Kebijakan PPN 12 dinilai makin memiskinkan masyarakat, khususnya masyarakat kelas bawah dan para pelaku Usaha Mikro Kecil dan Menengah UMKM.
Penulis: Shafira Aurel, Heru Haetami, Astri Yuanasari
Editor: Agus Luqman

KBR, Jakarta - Keputusan pemerintah memberlakukan tarif Pajak Pertambahan Nilai (PPN) sebesar 12 persen mulai tahun depan menuai kritik.
Kebijakan ini dinilai makin memiskinkan masyarakat, khususnya masyarakat kelas bawah dan para pelaku Usaha Mikro Kecil dan Menengah UMKM.
Pemerintah berkeras menaikkan tarif Pajak Pertambahan Nilai (PPN) dari 11 persen menjadi 12 persen. Tarif baru PPN ini berlaku mulai 1 Januari 2025.
Pemerintah berdalih, tarif PPN 12 persen ini mengacu Undang-Undang Nomor 7 Tahun 2024 tentang Harmonisasi Peraturan Perpajakan (UU HPP).

_KUMPULAN SOAL:_
[a] Dalam teks bacaan tentang kenaikan PPN, mulai tanggal berapa tarif PPN yang baru diberlakukan?
[b] Tuliskan lanjutan teks bacaan tentang kenaikan PPN, dimulai tepat setelah kalimat terakhirnya.
Materi di bawah ini diambil dari sumber lain.

[Entri Tersimpan]

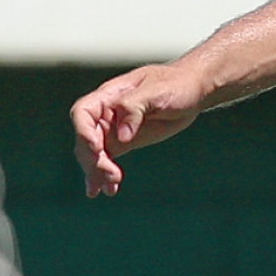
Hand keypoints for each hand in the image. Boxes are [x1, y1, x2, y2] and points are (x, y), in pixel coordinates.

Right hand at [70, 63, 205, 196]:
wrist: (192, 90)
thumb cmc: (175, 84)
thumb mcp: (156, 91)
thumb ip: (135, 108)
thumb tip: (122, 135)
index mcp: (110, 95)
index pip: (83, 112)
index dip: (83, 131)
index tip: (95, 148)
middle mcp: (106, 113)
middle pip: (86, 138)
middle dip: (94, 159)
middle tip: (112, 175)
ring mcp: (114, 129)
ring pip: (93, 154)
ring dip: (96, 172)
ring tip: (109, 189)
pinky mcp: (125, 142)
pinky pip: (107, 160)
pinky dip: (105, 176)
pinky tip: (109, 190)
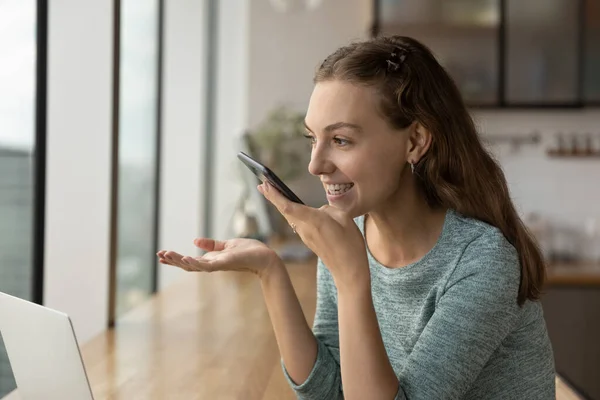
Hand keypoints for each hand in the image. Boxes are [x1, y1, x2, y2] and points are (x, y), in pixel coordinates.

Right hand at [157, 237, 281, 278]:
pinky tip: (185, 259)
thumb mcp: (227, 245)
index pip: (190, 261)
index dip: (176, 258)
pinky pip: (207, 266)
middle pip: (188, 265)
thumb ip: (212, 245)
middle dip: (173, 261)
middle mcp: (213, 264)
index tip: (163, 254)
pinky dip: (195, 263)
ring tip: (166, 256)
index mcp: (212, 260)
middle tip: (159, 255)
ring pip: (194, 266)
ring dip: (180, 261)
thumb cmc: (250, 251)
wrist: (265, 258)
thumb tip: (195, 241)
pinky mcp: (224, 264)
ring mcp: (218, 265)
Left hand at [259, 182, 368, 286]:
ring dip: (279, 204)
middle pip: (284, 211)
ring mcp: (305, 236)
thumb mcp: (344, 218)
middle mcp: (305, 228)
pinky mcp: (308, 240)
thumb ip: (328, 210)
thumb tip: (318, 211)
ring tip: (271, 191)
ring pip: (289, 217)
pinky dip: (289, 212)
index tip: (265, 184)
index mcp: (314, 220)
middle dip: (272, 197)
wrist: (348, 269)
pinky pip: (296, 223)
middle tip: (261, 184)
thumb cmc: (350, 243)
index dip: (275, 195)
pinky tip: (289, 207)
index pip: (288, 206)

_JAWABAN PER NOMOR:_
[a] Tarif PPN yang baru berlaku mulai 1 Januari 2025.

[b]
Menteri Keuangan Sri Mulyani Indrawati memastikan prinsip keadilan tetap terjaga dan manfaat dari pembebasan PPN dapat lebih dirasakan masyarakat secara merata tanpa hanya menguntungkan kelompok yang lebih mampu secara ekonom.
"Instrumen ini memiliki tujuan untuk mewujudkan asas keadilan dan gotong royong di dalam membangun Indonesia. Di mana kelompok yang mampu untuk membayar kewajiban berdasarkan undang-undang. Jadi ini bukan merupakan kebijakan perseorangan, tapi ini selalu melalui proses undang-undang, sesuai dengan Undang-Undang Dasar kita. Dan bagi kelompok masyarakat yang tidak mampu akan dilindungi atau diberikan bantuan di sinilah prinsip negara hadir," ujar Sri Mulyani, dalam konferensi pers, di Jakarta, Senin (16/12/2024).
Kenaikan PPN ini berlaku secara umum. Hanya saja, khusus tiga komoditas strategis beras, kenaikan tarif PPN ditanggung pemerintah. Tiga komoditas itu adalah tepung terigu, gula industri dan minyak goreng bersubsidi.
Menteri Koordinator Bidang Perekonomian Airlangga Hartarto mengatakan penerapan PPN 12 persen juga akan disertai berbagai stimulus ekonomi dan insentif pajak.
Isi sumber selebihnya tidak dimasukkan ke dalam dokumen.